Paulaitis, professor of Chemical and Biomolecular Engineering and of Biophysics, praises their intellectual tenacity. “The three of them typically dominated [class] discussions,” he says. “Although they have very different personalities as students, they were competitive and always projected their individual ideas and opinions in class, regardless of what the other two thought. The friendship is special, though. I think it’s a combination of their scholarly abilities and just being nice, enjoyable people to be around.”

The three roommates excelled last spring in the oral qualifying examinations, thanks to each other’s help, snack food, and a large dry erase board. To master the material in several textbooks, they set up mock oral exams in their dining room. A critical component of the exam is the student’s ability to explain an answer, something their unorthodox study method addressed. “While Melissa was eating her peanut butter, I’d ask her questions,” says Napier. “She would practice her answer on the board and present the problem to me and Meredith.” Napier notes that each of them had meltdowns during that period. Bauman’s sense of humor helped. “I’d say to them, ‘It’s 5 a.m. and we’re still awake, so let’s have cookies,” she laughs.
They decided not to confer with each other when choosing a lab group for the duration of their doctoral studies. “We didn’t want to sway decisions one way or the other,” says Bauman. “We ended up not having the same first choice at all.” Napier joined associate professor Konstantinos Konstantopoulos’s lab group and researches cell adhesion molecules involved in cancer metastasis to create more effective drug therapies and cancer detection technologies.
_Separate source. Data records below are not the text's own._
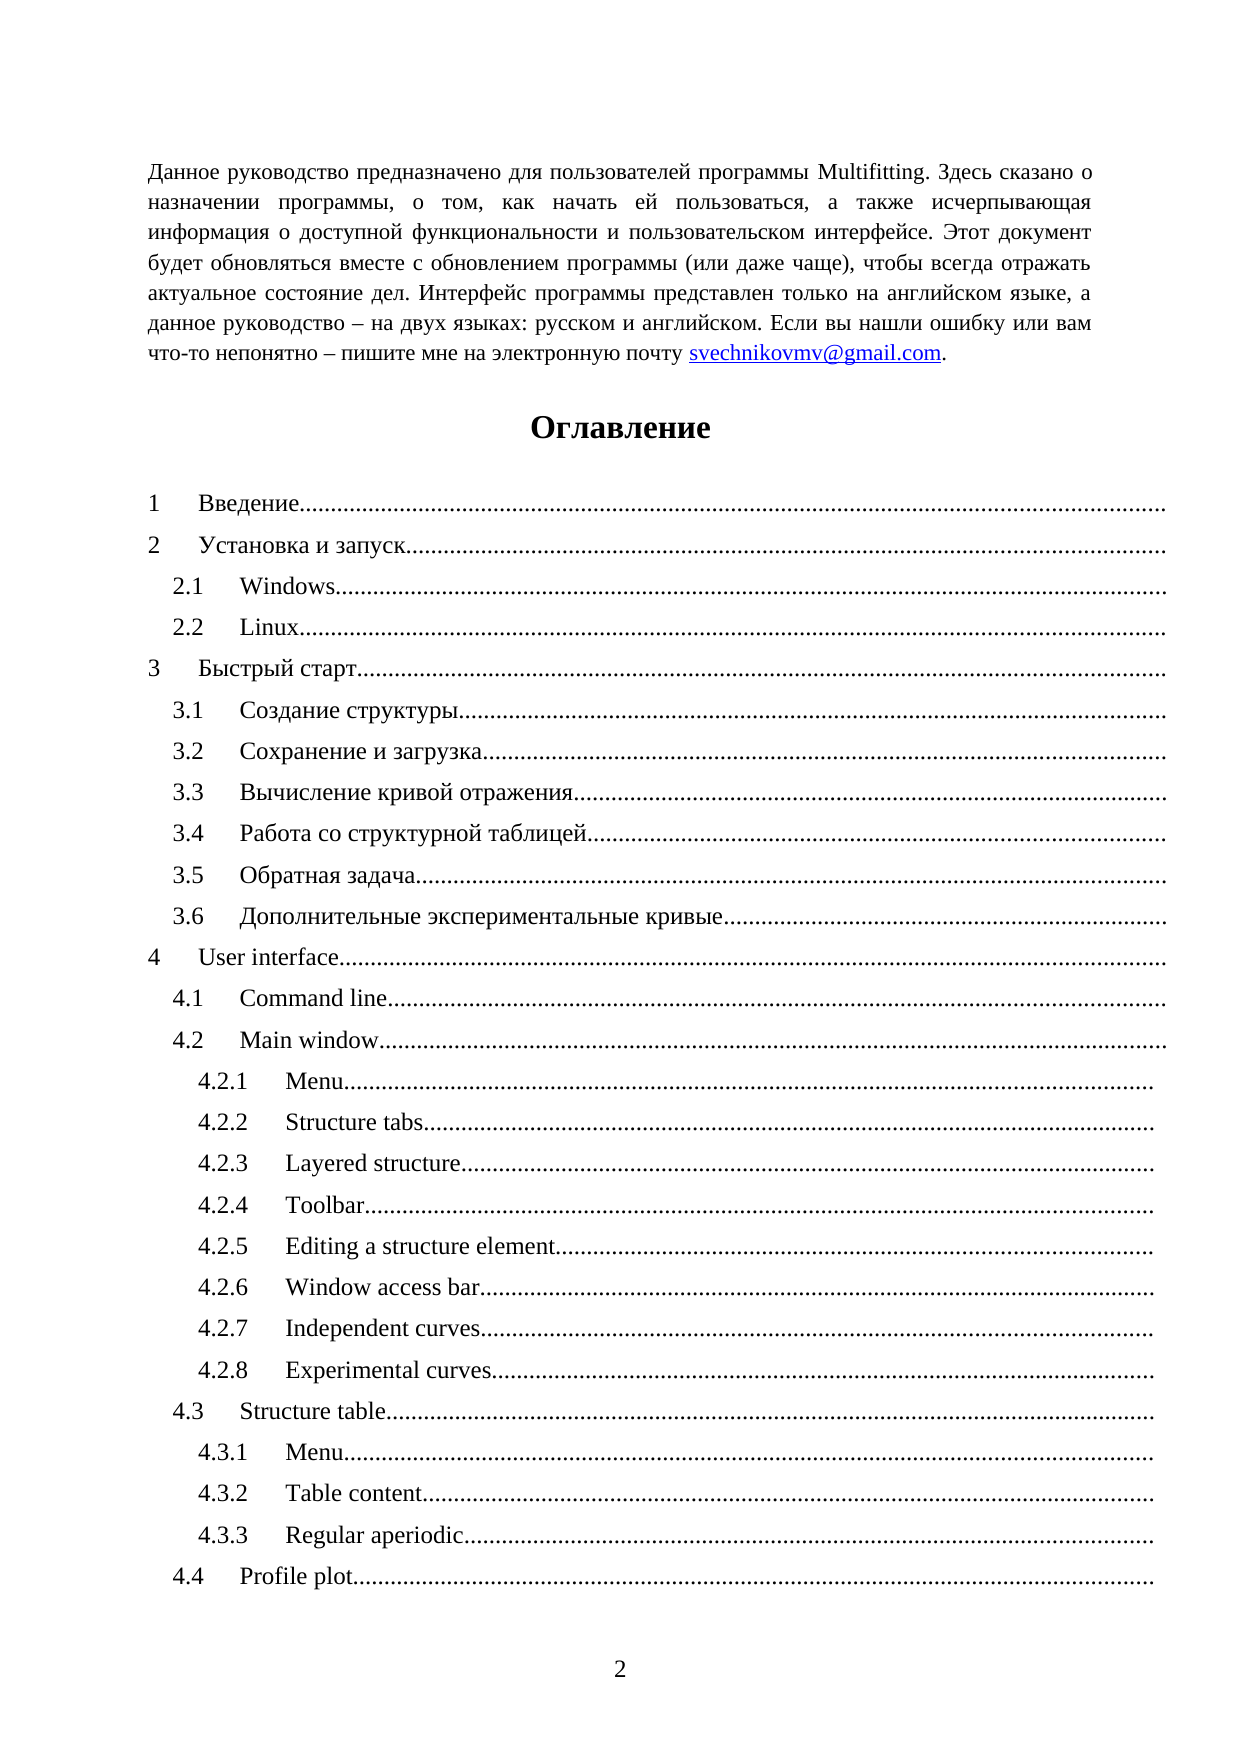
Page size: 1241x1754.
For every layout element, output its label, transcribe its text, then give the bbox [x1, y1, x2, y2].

text 4.3 Structure table 40 [172, 1396, 1093, 1425]
text 4.2.5 Editing a structure element 14 [198, 1231, 1093, 1260]
text 3.1 Создание структуры 7 [172, 695, 1093, 723]
text 4.2.6 Window access bar 25 [198, 1272, 1093, 1301]
text 4.2.7 Independent curves 25 [198, 1313, 1093, 1342]
text Данное руководство предназначено для пользователей программы Multifitting. Здесь сказано о назначении программы, о том, как начать ей пользоваться, а также исчерпывающая информация о доступной функциональности и пользовательском интерфейсе. Этот документ будет обновляться вместе с обновлением программы (или даже чаще), чтобы всегда отражать актуальное состояние дел. Интерфейс программы представлен только на английском языке, а данное руководство – на двух языках: русском и английском. Если вы нашли ошибку или вам что-то непонятно – пишите мне на электронную почту svechnikovmv@gmail.com. [148, 158, 1093, 366]
text 4.2.8 Experimental curves 33 [198, 1355, 1093, 1383]
text 3.6 Дополнительные экспериментальные кривые 7 [172, 901, 1093, 930]
text 4.4 Profile plot 57 [172, 1561, 1093, 1590]
text 4.3.3 Regular aperiodic 55 [198, 1520, 1093, 1548]
text 2.1 Windows 6 [172, 571, 1093, 600]
text 3.2 Сохранение и загрузка 7 [172, 736, 1093, 765]
text 4.2.3 Layered structure 13 [198, 1148, 1093, 1177]
text 4.2.2 Structure tabs 12 [198, 1107, 1093, 1136]
text 4.3.2 Table content 41 [198, 1478, 1093, 1507]
text 3.4 Работа со структурной таблицей 7 [172, 818, 1093, 847]
text 4.2.1 Menu 10 [198, 1066, 1093, 1095]
text 4.3.1 Menu 41 [198, 1437, 1093, 1466]
text 3.5 Обратная задача 7 [172, 860, 1093, 888]
text 1 Введение 5 [148, 488, 1093, 517]
text 2 Установка и запуск 6 [148, 530, 1093, 558]
text 4.2 Main window 9 [172, 1025, 1093, 1053]
text 3 Быстрый старт 7 [148, 653, 1093, 682]
text 4.1 Command line 8 [172, 983, 1093, 1012]
text 4 User interface 8 [148, 942, 1093, 971]
text 4.2.4 Toolbar 13 [198, 1190, 1093, 1218]
text 2.2 Linux 6 [172, 612, 1093, 641]
text 3.3 Вычисление кривой отражения 7 [172, 777, 1093, 806]
text Оглавление [148, 407, 1093, 445]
Post-Hopkins, she plans to continue in biomolecular engineering. In professor Denis Wirtz’s lab group, Travers investigates cell adhesion molecules on the single-molecule level using live cells. Her future plans include becoming a professor or a researcher in industry or government.
“The fact that we’re doing different things now is helpful,” explains Bauman. Her lab group with Betenbaugh attempts to engineer cells by altering their DNA and expressed proteins to try to prevent programmed cell death. “If I don’t know how to start something in lab, and I’m telling Susan, she’ll say ‘Oh, we do that every day in our lab.’ They have equipment that I can use and because of our friendship, I don’t feel bad asking a favor.” After earning her doctorate, Bauman plans to head south and work as a researcher or head a biotech or pharmaceutical company laboratory.
Once a week, the three students head to a favorite lunch spot or find a new one. “We always see each other, even with me living in a different apartment,” says Travers, adding, “If I wasn’t getting married, I would still be living with Susan and Meredith.” Adds Bauman, “People didn’t believe that we would still be such close friends once we got to different labs.” Yet despite their different schedules, labs, and advisers, the bonds of their friendship remain strong.